== SOURCE DATA

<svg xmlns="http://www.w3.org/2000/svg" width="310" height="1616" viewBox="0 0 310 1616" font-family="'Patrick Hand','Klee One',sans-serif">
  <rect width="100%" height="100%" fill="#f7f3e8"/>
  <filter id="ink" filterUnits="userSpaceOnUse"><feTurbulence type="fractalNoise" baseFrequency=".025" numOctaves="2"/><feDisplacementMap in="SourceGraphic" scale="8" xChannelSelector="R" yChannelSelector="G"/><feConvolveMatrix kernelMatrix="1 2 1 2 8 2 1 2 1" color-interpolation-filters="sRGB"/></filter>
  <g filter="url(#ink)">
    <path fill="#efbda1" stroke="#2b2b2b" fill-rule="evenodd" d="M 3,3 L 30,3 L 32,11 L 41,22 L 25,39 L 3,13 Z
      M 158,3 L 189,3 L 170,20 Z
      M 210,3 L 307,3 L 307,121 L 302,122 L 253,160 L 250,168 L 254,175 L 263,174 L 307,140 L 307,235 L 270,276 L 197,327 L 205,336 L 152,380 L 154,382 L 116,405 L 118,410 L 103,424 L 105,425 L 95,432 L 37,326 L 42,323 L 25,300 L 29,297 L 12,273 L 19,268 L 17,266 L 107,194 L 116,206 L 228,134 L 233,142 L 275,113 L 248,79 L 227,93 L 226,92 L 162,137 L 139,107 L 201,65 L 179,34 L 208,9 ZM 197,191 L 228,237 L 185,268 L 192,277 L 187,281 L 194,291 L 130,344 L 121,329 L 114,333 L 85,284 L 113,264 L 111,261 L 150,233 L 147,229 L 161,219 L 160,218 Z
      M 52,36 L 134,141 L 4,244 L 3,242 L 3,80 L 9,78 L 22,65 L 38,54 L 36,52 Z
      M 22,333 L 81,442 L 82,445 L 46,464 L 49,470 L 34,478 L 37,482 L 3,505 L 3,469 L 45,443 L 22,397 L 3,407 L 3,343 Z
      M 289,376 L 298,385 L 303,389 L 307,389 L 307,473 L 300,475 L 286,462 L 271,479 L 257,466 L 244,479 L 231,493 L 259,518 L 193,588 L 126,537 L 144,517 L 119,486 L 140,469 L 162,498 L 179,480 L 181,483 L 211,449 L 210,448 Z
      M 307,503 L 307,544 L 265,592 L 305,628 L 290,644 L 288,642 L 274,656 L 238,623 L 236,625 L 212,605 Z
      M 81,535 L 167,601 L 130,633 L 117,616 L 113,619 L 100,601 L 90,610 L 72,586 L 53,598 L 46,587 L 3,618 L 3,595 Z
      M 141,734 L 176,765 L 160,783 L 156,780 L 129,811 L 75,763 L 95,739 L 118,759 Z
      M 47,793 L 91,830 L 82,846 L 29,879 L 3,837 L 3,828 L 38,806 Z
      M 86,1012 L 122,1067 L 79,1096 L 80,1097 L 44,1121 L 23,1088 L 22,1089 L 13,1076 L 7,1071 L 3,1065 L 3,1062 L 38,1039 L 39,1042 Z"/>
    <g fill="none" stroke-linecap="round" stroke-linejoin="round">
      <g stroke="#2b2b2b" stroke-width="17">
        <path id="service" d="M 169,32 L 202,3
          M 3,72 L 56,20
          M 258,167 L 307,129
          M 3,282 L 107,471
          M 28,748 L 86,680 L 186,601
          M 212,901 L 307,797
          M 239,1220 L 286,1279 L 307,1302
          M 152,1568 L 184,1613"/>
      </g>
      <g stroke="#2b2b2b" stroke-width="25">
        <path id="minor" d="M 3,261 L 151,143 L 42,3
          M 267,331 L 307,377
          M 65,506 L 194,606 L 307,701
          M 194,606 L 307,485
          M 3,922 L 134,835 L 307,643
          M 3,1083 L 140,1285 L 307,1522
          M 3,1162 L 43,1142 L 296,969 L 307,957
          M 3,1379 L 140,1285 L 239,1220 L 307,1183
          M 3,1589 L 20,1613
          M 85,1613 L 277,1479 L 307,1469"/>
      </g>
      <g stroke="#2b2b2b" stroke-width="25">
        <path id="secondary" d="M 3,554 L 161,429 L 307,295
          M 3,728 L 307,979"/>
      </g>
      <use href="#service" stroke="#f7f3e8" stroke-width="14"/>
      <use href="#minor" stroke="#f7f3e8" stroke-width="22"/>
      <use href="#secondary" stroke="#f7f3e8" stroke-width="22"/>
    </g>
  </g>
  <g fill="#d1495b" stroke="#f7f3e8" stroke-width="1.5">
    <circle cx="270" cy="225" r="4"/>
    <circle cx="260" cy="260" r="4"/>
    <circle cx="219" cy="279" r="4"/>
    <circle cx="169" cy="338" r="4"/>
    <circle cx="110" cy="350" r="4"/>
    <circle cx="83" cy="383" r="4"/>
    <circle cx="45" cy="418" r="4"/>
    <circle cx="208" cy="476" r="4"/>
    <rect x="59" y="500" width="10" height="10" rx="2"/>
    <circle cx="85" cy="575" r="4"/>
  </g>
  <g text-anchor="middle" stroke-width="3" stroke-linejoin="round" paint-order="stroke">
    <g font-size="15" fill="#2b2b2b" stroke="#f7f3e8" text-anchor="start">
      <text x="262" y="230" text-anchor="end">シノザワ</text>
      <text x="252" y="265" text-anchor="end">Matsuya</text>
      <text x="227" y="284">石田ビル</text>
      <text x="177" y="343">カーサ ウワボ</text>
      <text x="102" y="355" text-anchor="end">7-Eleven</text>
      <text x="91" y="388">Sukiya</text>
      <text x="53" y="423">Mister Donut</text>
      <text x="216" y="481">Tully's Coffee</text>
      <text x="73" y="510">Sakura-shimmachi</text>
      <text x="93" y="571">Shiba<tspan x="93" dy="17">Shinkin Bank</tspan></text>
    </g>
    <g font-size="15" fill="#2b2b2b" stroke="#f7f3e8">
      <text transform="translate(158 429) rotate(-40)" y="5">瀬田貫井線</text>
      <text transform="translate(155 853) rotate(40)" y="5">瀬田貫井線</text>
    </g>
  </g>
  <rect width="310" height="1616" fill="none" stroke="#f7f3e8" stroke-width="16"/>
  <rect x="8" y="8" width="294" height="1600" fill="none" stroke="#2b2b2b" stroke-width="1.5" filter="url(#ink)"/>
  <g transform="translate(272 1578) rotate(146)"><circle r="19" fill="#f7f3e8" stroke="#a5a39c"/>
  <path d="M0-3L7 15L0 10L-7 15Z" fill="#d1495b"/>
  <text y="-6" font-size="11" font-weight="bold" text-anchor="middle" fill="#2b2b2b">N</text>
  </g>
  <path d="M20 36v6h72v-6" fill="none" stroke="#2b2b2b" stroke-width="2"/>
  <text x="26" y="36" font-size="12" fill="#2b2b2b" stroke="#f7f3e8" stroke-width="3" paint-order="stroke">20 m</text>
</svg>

====

→ **TASK BRIEF**
What is needed is every line from the data above that includes the string "round", copied out.

→ **EXERCISE ANSWER**
    <g fill="none" stroke-linecap="round" stroke-linejoin="round">
  <g text-anchor="middle" stroke-width="3" stroke-linejoin="round" paint-order="stroke">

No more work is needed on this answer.